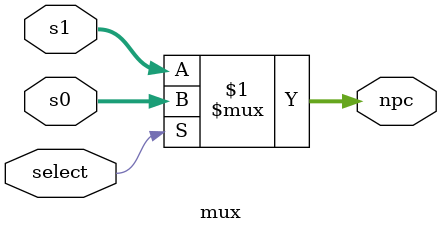
<source format=v>

`timescale 1ns / 1ps

module mux(
    input wire [31:0] s0, s1,
    input wire select,
    output wire [31:0] npc
    );

assign npc = select ? s0 : s1;

endmodule // mux

</source>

* * * * *

Instructions for the task >> Go through the listing above line by line and say how many lines hold the word "input". Reply with that number only.

Response to the exercise >> 2